Stored data:
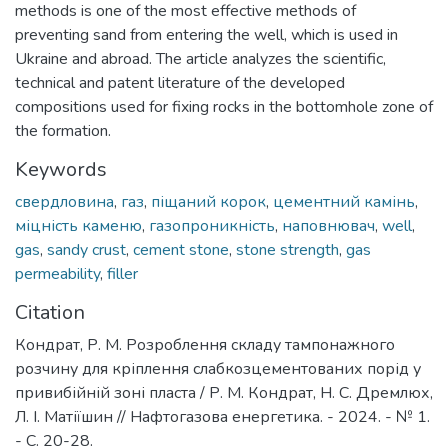
methods is one of the most effective methods of
preventing sand from entering the well, which is used in
Ukraine and abroad. The article analyzes the scientific,
technical and patent literature of the developed
compositions used for fixing rocks in the bottomhole zone of
the formation.
Keywords
свердловина
,
газ
,
піщаний корок
,
цементний камінь
,
міцність каменю
,
газопроникність
,
наповнювач
,
well
,
gas
,
sandy crust
,
cement stone
,
stone strength
,
gas
permeability
,
filler
Citation
Кондрат, Р. М. Розроблення складу тампонажного
розчину для кріплення слабкозцементованих порід у
привибійній зоні пласта / Р. М. Кондрат, Н. С. Дремлюх,
Л. І. Матіїшин // Нафтогазова енергетика. - 2024. - № 1.
- С. 20-28.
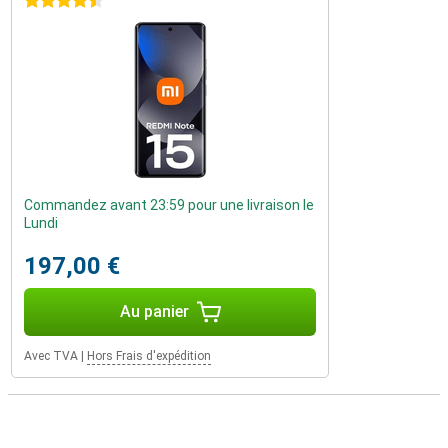
4.5 étoiles
Commandez avant 23:59 pour une livraison le
Lundi
197,00 €
Au panier
Avec TVA
|
Hors Frais d'expédition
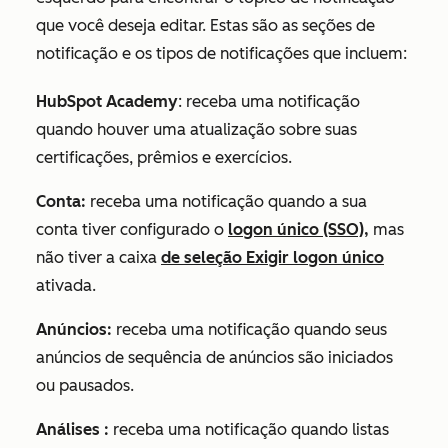
que você deseja editar. Estas são as seções de
notificação e os tipos de notificações que incluem:
HubSpot Academy
:
receba uma notificação
quando houver uma atualização sobre suas
certificações, prêmios e exercícios.
Conta:
receba uma notificação quando a sua
conta tiver configurado o
logon único (SSO),
mas
não tiver a caixa
de seleção Exigir logon único
ativada.
Anúncios:
receba uma notificação quando seus
anúncios de sequência de anúncios são iniciados
ou pausados.
Análises
:
receba uma notificação quando listas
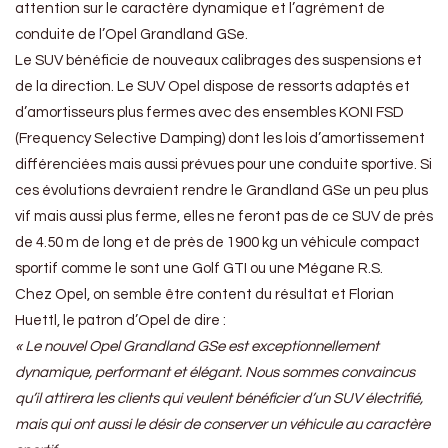
attention sur le caractère dynamique et l’agrément de
conduite de l’Opel Grandland GSe.
Le SUV bénéficie de nouveaux calibrages des suspensions et
de la direction. Le SUV Opel dispose de ressorts adaptés et
d’amortisseurs plus fermes avec des ensembles KONI FSD
(Frequency Selective Damping) dont les lois d’amortissement
différenciées mais aussi prévues pour une conduite sportive. Si
ces évolutions devraient rendre le Grandland GSe un peu plus
vif mais aussi plus ferme, elles ne feront pas de ce SUV de près
de 4.50 m de long et de près de 1900 kg un véhicule compact
sportif comme le sont une Golf GTI ou une Mégane R.S.
Chez Opel, on semble être content du résultat et Florian
Huettl, le patron d’Opel de dire :
« Le nouvel Opel Grandland GSe est exceptionnellement
dynamique, performant et élégant. Nous sommes convaincus
qu’il attirera les clients qui veulent bénéficier d’un SUV électrifié,
mais qui ont aussi le désir de conserver un véhicule au caractère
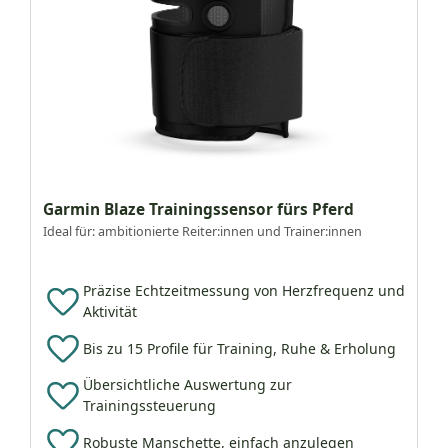
Garmin Blaze Trainingssensor fürs Pferd
Ideal für: ambitionierte Reiter:innen und Trainer:innen
Präzise Echtzeitmessung von Herzfrequenz und
Aktivität
Bis zu 15 Profile für Training, Ruhe & Erholung
Übersichtliche Auswertung zur
Trainingssteuerung
Robuste Manschette, einfach anzulegen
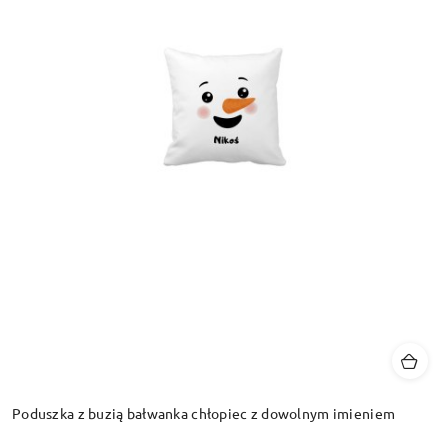
Poduszka z buzią bałwanka chłopiec z dowolnym imieniem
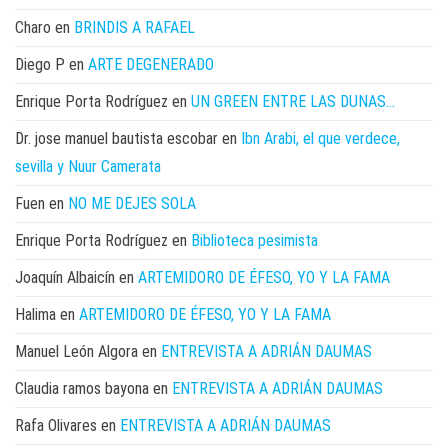
Charo
en
BRINDIS A RAFAEL
Diego P
en
ARTE DEGENERADO
Enrique Porta Rodríguez
en
UN GREEN ENTRE LAS DUNAS…
Dr. jose manuel bautista escobar
en
Ibn Arabi, el que verdece,
sevilla y Nuur Camerata
Fuen
en
NO ME DEJES SOLA
Enrique Porta Rodríguez
en
Biblioteca pesimista
Joaquín Albaicín
en
ARTEMIDORO DE ÉFESO, YO Y LA FAMA
Halima
en
ARTEMIDORO DE ÉFESO, YO Y LA FAMA
Manuel León Algora
en
ENTREVISTA A ADRIÁN DAUMAS
Claudia ramos bayona
en
ENTREVISTA A ADRIÁN DAUMAS
Rafa Olivares
en
ENTREVISTA A ADRIÁN DAUMAS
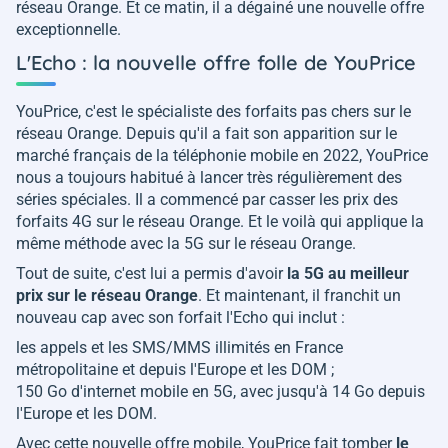
réseau Orange. Et ce matin, il a dégainé une nouvelle offre
exceptionnelle.
L'Echo : la nouvelle offre folle de YouPrice
YouPrice, c'est le spécialiste des forfaits pas chers sur le
réseau Orange. Depuis qu'il a fait son apparition sur le
marché français de la téléphonie mobile en 2022, YouPrice
nous a toujours habitué à lancer très régulièrement des
séries spéciales. Il a commencé par casser les prix des
forfaits 4G sur le réseau Orange. Et le voilà qui applique la
même méthode avec la 5G sur le réseau Orange.
Tout de suite, c'est lui a permis d'avoir
la 5G au meilleur
prix sur le réseau Orange
. Et maintenant, il franchit un
nouveau cap avec son forfait l'Echo qui inclut :
les appels et les SMS/MMS illimités en France
métropolitaine et depuis l'Europe et les DOM ;
150 Go d'internet mobile en 5G, avec jusqu'à 14 Go depuis
l'Europe et les DOM.
Avec cette nouvelle offre mobile, YouPrice fait tomber
le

Directions: For the string "forfaits", give the number of lines in the entries that contain it, with no other words.

Task solution: 2